Les prix ont été attribués à la journaliste iranienne Narges Mohammadi, actuellement emprisonnée pour son combat pour la liberté de la presse et les droits humains (catégorie courage) ; aux deux journalistes ukrainiens Mstyslav Tchernov et Yevhen Maloletka, qui ont été les seuls reporters à documenter pendant trois semaines le bombardement de la ville de Marioupol en Ukraine (catégorie impact) ; et au journaliste marocain Omar Radi, aujourd’hui en prison, victime de harcèlement judiciaire pour ses enquêtes sur des sujets sensibles (catégorie indépendance). En tout, 15 journalistes et médias originaires de 15 pays différents avaient été nominés au prix RSF 2022.
Dans son discours d’ouverture, le journaliste russe Dmitri Mouratov, prix Nobel de la paix 2021, a rendu hommage à sa consoeur Anna Politkovskaïa, et aux 1 200 autres journalistes assassinés ces 15 dernières années, tout en évoquant ”une nouvelle ère de confrontation entre les régimes dictatoriaux ou autoritaires et le journalisme indépendant”, avant de poursuivre : “Si naguère les journalistes étaient tués, ce sont désormais les médias dans leur ensemble qui sont liquidés.” À ce titre, il a salué le courage de sa co-lauréate du prix Nobel, la journaliste philippine Maria Ressa, qui risque aujourd’hui une peine de 100 ans de prison.
“À chaque édition, le prix est décerné à des personnes extraordinaires, qui exercent le journalisme pour que vivent la démocratie et les droits humains, pour que les défis de l’humanité puissent être traités, au niveau global comme local, pour tout simplement, comme a dit Albert Camus, éviter que le monde ne se défasse“, a notamment déclaré le secrétaire général de RSF, Christophe Deloire, à l’ouverture de la cérémonie de la remise des prix.
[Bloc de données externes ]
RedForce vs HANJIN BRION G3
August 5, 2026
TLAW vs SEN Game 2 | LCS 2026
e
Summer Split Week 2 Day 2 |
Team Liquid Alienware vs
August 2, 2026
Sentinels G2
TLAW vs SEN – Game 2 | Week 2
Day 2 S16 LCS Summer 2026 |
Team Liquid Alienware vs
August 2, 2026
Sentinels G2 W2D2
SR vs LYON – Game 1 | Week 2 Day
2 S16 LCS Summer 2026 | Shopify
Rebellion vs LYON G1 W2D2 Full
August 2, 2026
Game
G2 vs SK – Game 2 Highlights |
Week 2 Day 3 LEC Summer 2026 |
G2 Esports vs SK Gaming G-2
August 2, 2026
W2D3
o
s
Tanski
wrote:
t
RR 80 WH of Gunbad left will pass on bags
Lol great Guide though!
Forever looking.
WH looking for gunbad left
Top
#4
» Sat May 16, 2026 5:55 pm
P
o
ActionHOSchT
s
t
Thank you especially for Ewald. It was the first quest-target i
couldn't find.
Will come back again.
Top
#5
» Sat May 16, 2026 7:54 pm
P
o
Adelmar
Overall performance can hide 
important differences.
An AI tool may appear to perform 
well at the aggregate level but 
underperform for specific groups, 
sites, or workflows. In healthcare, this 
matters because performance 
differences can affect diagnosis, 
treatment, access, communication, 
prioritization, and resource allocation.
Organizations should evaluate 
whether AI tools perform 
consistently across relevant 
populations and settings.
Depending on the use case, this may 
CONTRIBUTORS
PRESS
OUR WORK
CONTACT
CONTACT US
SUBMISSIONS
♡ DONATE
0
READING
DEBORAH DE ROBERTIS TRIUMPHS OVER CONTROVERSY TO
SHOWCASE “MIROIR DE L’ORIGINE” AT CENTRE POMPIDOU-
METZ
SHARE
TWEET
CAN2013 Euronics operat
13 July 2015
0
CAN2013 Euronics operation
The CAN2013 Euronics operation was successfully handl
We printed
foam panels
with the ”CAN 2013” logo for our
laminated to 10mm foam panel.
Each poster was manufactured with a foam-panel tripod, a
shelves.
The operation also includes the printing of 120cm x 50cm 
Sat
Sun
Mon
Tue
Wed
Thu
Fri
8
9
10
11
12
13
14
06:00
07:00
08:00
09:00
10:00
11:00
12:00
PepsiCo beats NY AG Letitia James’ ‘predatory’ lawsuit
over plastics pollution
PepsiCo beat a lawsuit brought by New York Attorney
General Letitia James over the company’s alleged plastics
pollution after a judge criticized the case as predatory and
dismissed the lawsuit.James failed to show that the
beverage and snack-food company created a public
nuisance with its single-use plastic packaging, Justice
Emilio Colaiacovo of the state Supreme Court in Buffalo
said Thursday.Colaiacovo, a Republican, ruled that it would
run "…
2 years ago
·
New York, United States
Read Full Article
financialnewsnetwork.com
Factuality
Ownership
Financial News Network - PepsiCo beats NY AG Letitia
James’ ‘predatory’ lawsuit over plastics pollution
Le jury de cette 30e édition, composé d’éminents journalistes et de défenseurs de la liberté d’expression du monde entier, était présidé par le journaliste et chroniqueur français Pierre Haski, président de RSF. D’anciens lauréats du prix RSF ont participé à la cérémonie et remis les différents prix : Can Dündar, ancien rédacteur en chef de Cumhuriyet en Turquie ; Lina Attalah, cofondatrice et rédactrice en chef de Mada Masr, journal égyptien indépendant ; et Matthew Caruana Galizia, journaliste d'investigation, fils de Daphne Caruana Galizia, journaliste maltaise tuée en 2017 dans l'explosion de sa voiture.
Prix du courage
Narges Mohammadi (Iran)
Régulièrement emprisonnée ces 12 dernières années pour son combat pour la liberté de la presse et les droits humains, elle est un symbole de courage. Même en prison, elle ne cesse d'informer sur la terrible situation des prisonniers, en particulier des femmes. Sa vie est un combat, et Narges Mohammadi doit multiplier les sacrifices pour que sa voix nous parvienne. Mariée à un journaliste, Taghi Rahmani, elle a deux enfants qu’elle n’a pas vu grandir : depuis 2011, elle n’a passé que quelques mois hors de prison. Malgré ses problèmes de cœur, elle a reçu 154 coups de fouet, entre autres mauvais traitements et tortures. Elle ne perd cependant pas espoir et continue d’appeler à la désobéissance civile, toujours le sourire aux lèvres. Elle a publié des dizaines d’articles depuis la prison et a réalisé un documentaire et écrit une étude sur la “torture blanche”, White Torture, basés sur les interviews de 16 détenus.
Prix de l’impact
Mstyslav Tchernov et Yevhen Maloletka (Ukraine)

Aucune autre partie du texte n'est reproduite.